I read it to learn about the startups that have raised – and have inspired people to invest in them. Once I find out about these startups, I try to learn as much as I can about them.
I would argue to not read any other tech blog, and instead focus on techcrunch, as they have the best content based on my writings above.
03 Dec 2012 07:12 pm
statspotting
I wrote a response here:
http://statspotting.com/2012/12/read-techcrunch-daily/
03 Dec 2012 09:12 pm
Mike
Your article completely misses the point by assuming tech crunch will help you “know your space”.
Reading TC does not provide nearly enough ROI on the time invested. Period. If you believe the opposite, have fun reading, worrying, and disillusioning yourself while others are building, testing, and selling.
04 Dec 2012 04:12 am
Daniel Chalef
Nic,
Congrats on your recent exit. What we as entrepreneurs forget is that the news we read on Techcrunch, and elsewhere is for the most part an echo of the press put out by companies and their PR firms. It’s always good news, and always contains an element of puffery.
We forget that the founders / execs of these companies face the same people, customer / market, and capital challenges that we face.

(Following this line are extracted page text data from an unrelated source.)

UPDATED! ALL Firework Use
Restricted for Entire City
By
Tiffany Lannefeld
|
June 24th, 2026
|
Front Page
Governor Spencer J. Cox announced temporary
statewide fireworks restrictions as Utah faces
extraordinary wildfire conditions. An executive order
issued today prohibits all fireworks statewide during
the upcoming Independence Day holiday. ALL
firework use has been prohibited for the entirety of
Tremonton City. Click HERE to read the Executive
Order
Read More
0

It took me a long while to work that out, and not get totally stressed out when a competitor or contemporary got a write up.
Daniel
03 Dec 2012 09:12 pm
Pete
May I ask; what we should be reading?
03 Dec 2012 11:12 pm
Nic
Good question Pete.
It's difficult to pinpoint one source but most people have said something similar - read a lot of different sources, don't take any as the tech gospel and then internalise the information for what you need. Don't read, ingest, regurgitate as fact.
04 Dec 2012 07:12 am
fakerb
I started reading until I got to this sentence: “It’s a much more complicated and in depth process in Africa and South Africa to raise funding.” I do not understand. I though South Africa was part the African continent? That is like saying “in America and New York.” It seems a little odd.
04 Dec 2012 06:12 am
Nic
Hi fakerb - just a quick little comment to point out that New York is a state inside of the same country that California, Utah, Colarado and Floria are all in. The same country. One country.
Africa is a continent filled with many different countries, not states (57 the last time I checked). So in fact, it's like me saying: in America and Canada.
It is very different raising money in Nigeria, Kenya, Ghana, Egypt and South Africa - those are all different countries with different tech ecosystems and different appeals to different investors. Hence my statement of "Africa and South Africa". Hope that helps clear it up.
04 Dec 2012 07:12 am
Java Geek
I stopped reading TC a while back when I see nothing in terms of interesting coming out and it just same stuff over and over again.